FILM REVIEW A creepy folk tale becomes banal film


‘THE CURSE OF LA LLORONA’

Grade: 2 stars (out of 4)

Rating: R

Running time: 1:33

By LINDSEY BAHR

AP Film Writer

La Llorona, a woman who according to Mexican legend murdered her own children and now wanders the earth looking for them, snatching other unsuspecting tots and drowning them, gets her close-up in a major Hollywood film, Warner Bros.’ “The Curse of La Llorona.” It’s a pretty terrifying bedtime story popular in the Latino community, used to scare children into behaving with the threat that La Llorona will come and take them if they don’t. Seems like decent enough fodder for a jumpy 93 minutes at the movies.

But the so-called “weeping woman” may have another reason to wail once her big North American debut hits theaters. The movie, from director Michael Chaves and producer James Wan, who made “The Conjuring” so good and stylish that it inspired a whole “universe” of films, including this one, just isn’t that great. In fact, it makes La Llorona pretty ordinary – a demonic bride who terrorizes two single-moms and their families in Los Angeles in the late 1970s by running at them screaming and crying oily black tears.

The screenplay is mainly about Anna Tate-Garcia (Linda Cardellini), a widowed child-services worker and mom to two, Chris (Roman Christou) and Samantha (Jaynee-Lynne Kinchen).

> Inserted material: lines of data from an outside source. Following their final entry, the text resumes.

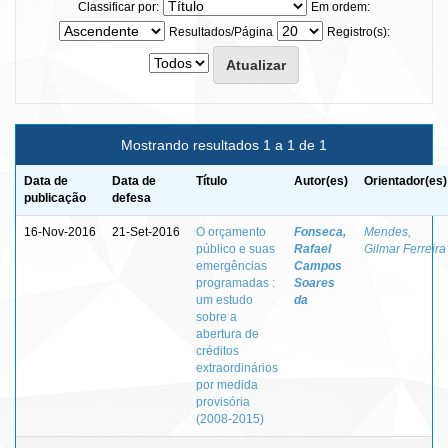
Classificar por:
Em ordem:
Resultados/Página
Registro(s):
Mostrando resultados 1 a 1 de 1
Data de
Data de
Título
Autor(es)
Orientador(es)
publicação
defesa
16-Nov-2016
21-Set-2016
O orçamento
Fonseca,
Mendes,
público e suas
Rafael
Gilmar Ferreira
emergências
Campos
programadas :
Soares
um estudo
da
sobre a
abertura de
créditos
extraordinários
por medida
provisória
(2008-2015)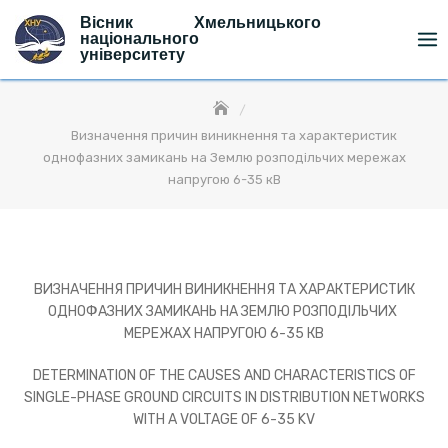
Skip
Вісник Хмельницького
to
національного
університету
content
Визначення причин виникнення та характеристик
однофазних замикань на Землю розподільчих мережах
напругою 6-35 кВ
ВИЗНАЧЕННЯ ПРИЧИН ВИНИКНЕННЯ ТА ХАРАКТЕРИСТИК
ОДНОФАЗНИХ ЗАМИКАНЬ НА ЗЕМЛЮ РОЗПОДІЛЬЧИХ
МЕРЕЖАХ НАПРУГОЮ 6-35 КВ
DETERMINATION OF THE CAUSES AND CHARACTERISTICS OF
SINGLE-PHASE GROUND CIRCUITS IN DISTRIBUTION NETWORKS
WITH A VOLTAGE OF 6-35 KV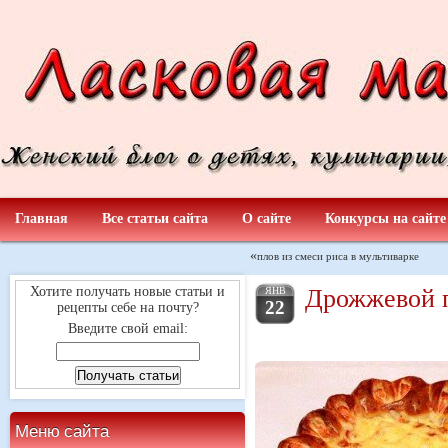
Главная
Все статьи сайта
О сайте
Конкурсы на сайте
«
плов из смеси риса в мультиварке
Дрожжевой п
Хотите получать новые статьи и
ЯНВ
22
рецепты себе на почту?
Введите свой email:
Меню сайта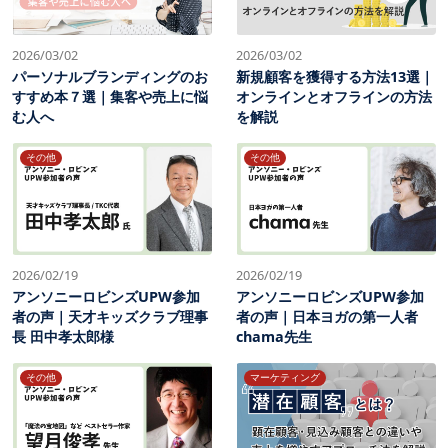
2026/03/02
2026/03/02
パーソナルブランディングのお
新規顧客を獲得する方法13選｜
すすめ本７選｜集客や売上に悩
オンラインとオフラインの方法
む人へ
を解説
その他
その他
2026/02/19
2026/02/19
アンソニーロビンズUPW参加
アンソニーロビンズUPW参加
者の声｜天才キッズクラブ理事
者の声｜日本ヨガの第一人者
長 田中孝太郎様
chama先生
その他
マーケティング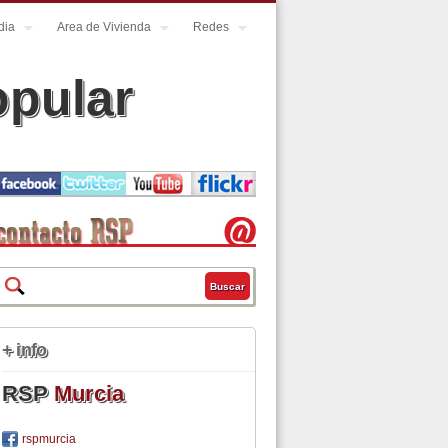
dia
Area de Vivienda
Redes
opular
Buscar
Formulario de búsqueda
+ info
RSP
Murcia
rspmurcia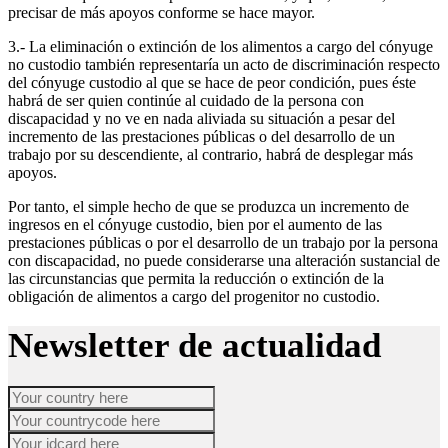
precisar de más apoyos conforme se hace mayor.
3.- La eliminación o extinción de los alimentos a cargo del cónyuge
no custodio también representaría un acto de discriminación respecto
del cónyuge custodio al que se hace de peor condición, pues éste
habrá de ser quien continúe al cuidado de la persona con
discapacidad y no ve en nada aliviada su situación a pesar del
incremento de las prestaciones públicas o del desarrollo de un
trabajo por su descendiente, al contrario, habrá de desplegar más
apoyos.
Por tanto, el simple hecho de que se produzca un incremento de
ingresos en el cónyuge custodio, bien por el aumento de las
prestaciones públicas o por el desarrollo de un trabajo por la persona
con discapacidad, no puede considerarse una alteración sustancial de
las circunstancias que permita la reducción o extinción de la
obligación de alimentos a cargo del progenitor no custodio.
Newsletter de actualidad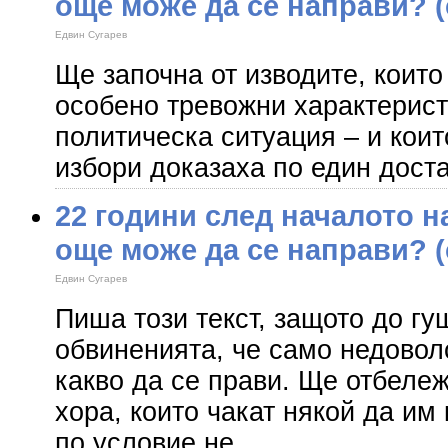
още може да се направи? (
Едвин Сугарев
Ще започна от изводите, които
особено тревожни характерис
политическа ситуация – и кои
избори доказаха по един дост
22 години след началото н
още може да се направи? (
Едвин Сугарев
Пиша този текст, защото до гу
обвиненията, че само недовол
какво да се прави. Ще отбеле
хора, които чакат някой да им 
по условие не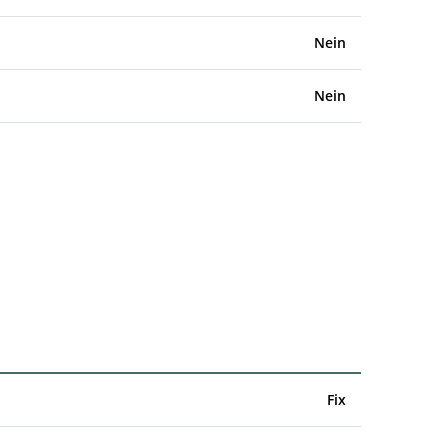
Nein
Nein
Fix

One of her cases, Patricia Alvarez (Patricia Velasquez), a mother of two, is being haunted by La Llorona and when Anna intervenes, suspecting that it was mom who burned marks into her sons’ arms, both boys end up dead, drowned in the shallow LA River.

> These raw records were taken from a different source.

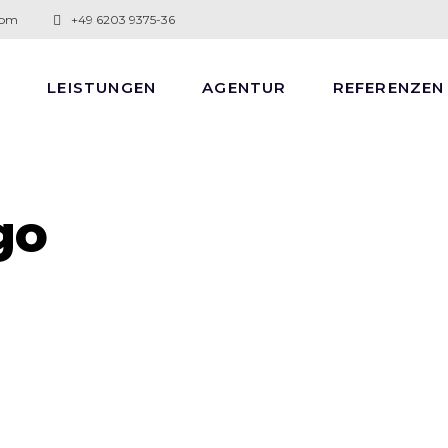
com
+49 6203 9375-36
E
LEISTUNGEN
AGENTUR
REFERENZEN
go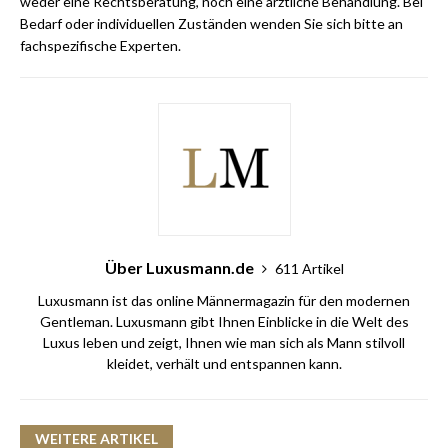
weder eine Rechtsberatung, noch eine ärztliche Behandlung. Bei
Bedarf oder individuellen Zuständen wenden Sie sich bitte an
fachspezifische Experten.
Über Luxusmann.de
611 Artikel
Luxusmann ist das online Männermagazin für den modernen
Gentleman. Luxusmann gibt Ihnen Einblicke in die Welt des
Luxus leben und zeigt, Ihnen wie man sich als Mann stilvoll
kleidet, verhält und entspannen kann.
WEITERE ARTIKEL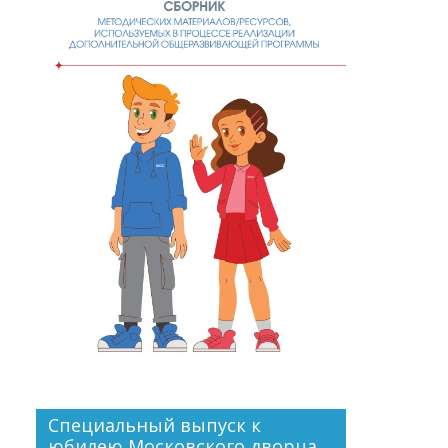
Специальный выпуск к
юбилею Московского дворца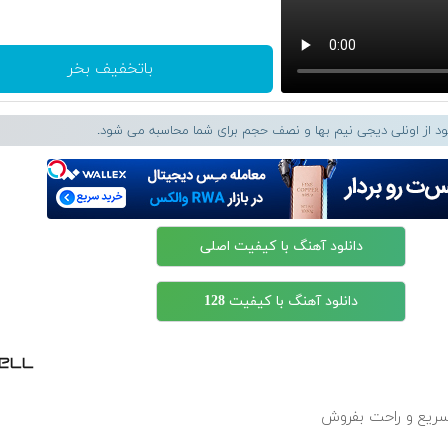
باتخفیف بخر
لود از اونلی دیجی نیم بها و نصف حجم برای شما محاسبه می شود.
دانلود آهنگ با کیفیت اصلی
دانلود آهنگ با کیفیت 128
سریع و راحت بفروش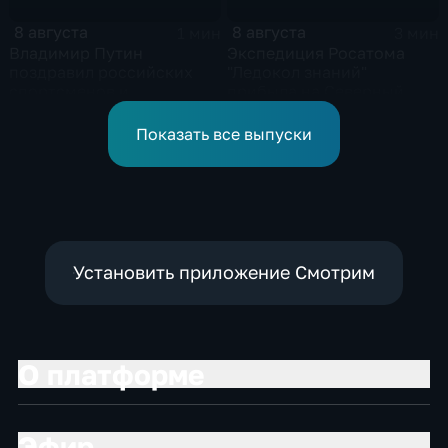
8 августа
8 августа
1 мин
3 мин
Владимир Путин
Экспедиция Росатома
поздравил российских
"Ледокол знаний"
спортсменов и
прибыла на Северный
физкультурников с
полюс
профессиональным
Показать все выпуски
праздником
Установить приложение Смотрим
О платформе
Эфир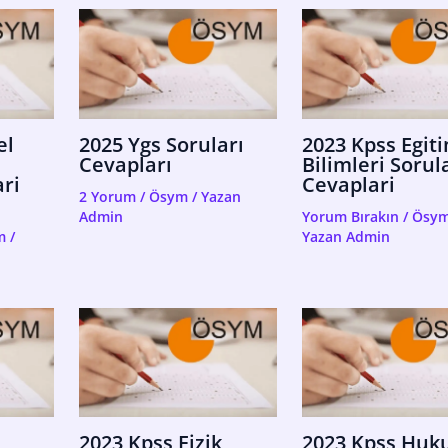
el
2025 Ygs Soruları
2023 Kpss Egit
Cevapları
Bilimleri Sorul
ri
Cevaplari
2 Yorum
/
Ösym
/ Yazan
Admin
Yorum Bırakın
/
Ösy
m
/
Yazan
Admin
2023 Kpss Fizik
2023 Kpss Huk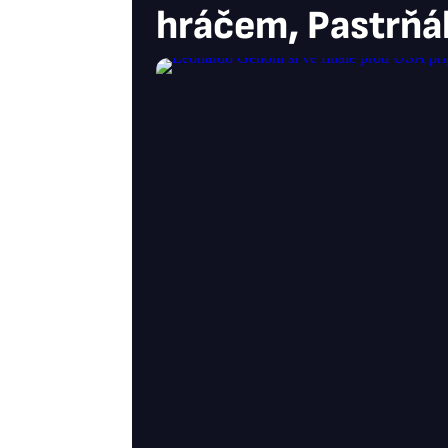
hráčem, Pastrňák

So La Llorona turns her attentions to Anna’s kids, and things start to get quite stressful and scary in their big home, in part because although Anna, Chris and Samantha eventually encounter this very formal demon, none talk to each other about it. Even more frustrating: When Anna sees burn marks on her daughter’s arm, after very recently having seen the same marks on the two now dead Alavarez boys, she doesn’t pry further when Samantha says she merely fell.

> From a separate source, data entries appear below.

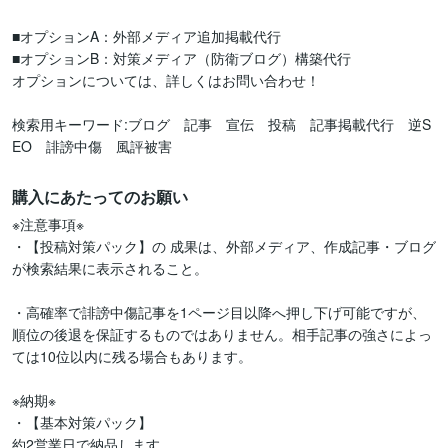
■オプションA：外部メディア追加掲載代行

■オプションB：対策メディア（防衛ブログ）構築代行 

オプションについては、詳しくはお問い合わせ！

検索用キーワード:ブログ　記事　宣伝　投稿　記事掲載代行　逆S
EO　誹謗中傷　風評被害
購入にあたってのお願い
※注意事項※

・【投稿対策パック】の 成果は、外部メディア、作成記事・ブログ
が検索結果に表示されること。

・高確率で誹謗中傷記事を1ページ目以降へ押し下げ可能ですが、
順位の後退を保証するものではありません。相手記事の強さによっ
ては10位以内に残る場合もあります。

※納期※

・【基本対策パック】 

約2営業日で納品します。
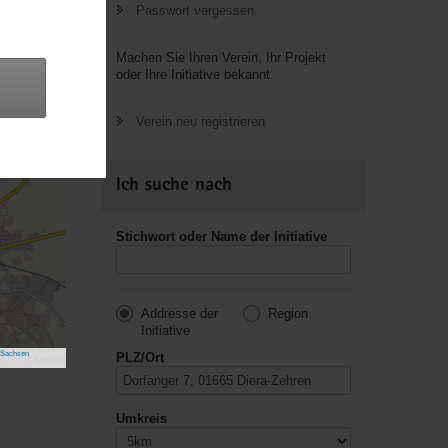
Passwort vergessen
Machen Sie Ihren Verein, Ihr Projekt
oder Ihre Initiative bekannt.
Verein neu registrieren
Ich suche nach
Stichwort oder Name der Initiative
Addresse der
Region
Initiative
 Sachsen
PLZ/Ort
Umkreis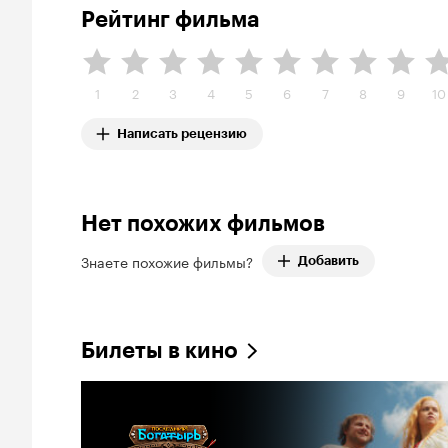
Рейтинг фильма
1
2
3
4
5
6
7
8
9
10
Написать рецензию
Нет похожих фильмов
Знаете похожие фильмы?
Добавить
Билеты в кино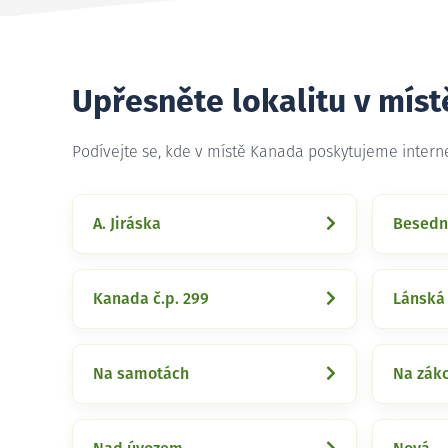
Upřesněte lokalitu v mís
Podívejte se, kde v místě Kanada poskytujeme intern
A. Jiráska
Besedn
Kanada č.p. 299
Lánská
Na samotách
Na zák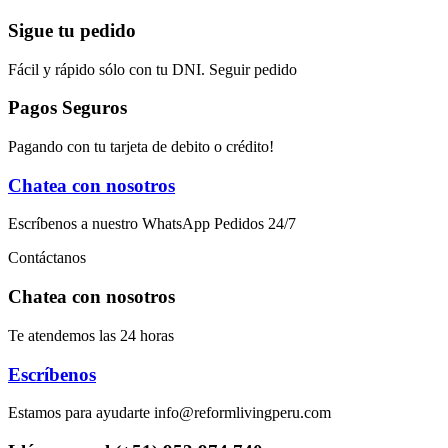
Sigue tu pedido
Fácil y rápido sólo con tu DNI. Seguir pedido
Pagos Seguros
Pagando con tu tarjeta de debito o crédito!
Chatea con nosotros
Escríbenos a nuestro WhatsApp Pedidos 24/7
Contáctanos
Chatea con nosotros
Te atendemos las 24 horas
Escríbenos
Estamos para ayudarte info@reformlivingperu.com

The film feels both long and rushed, which is something of an accomplishment as Chaves speeds through scenes. Plotlines are abandoned at will, there are set ups for things that never come back and some suspiciously malleable “monster-logic” that makes the whole endeavor seem a little lazy and half-baked.

The legend of La Llorona could inspire a whole universe of films on its own, but not with a kick-off like this.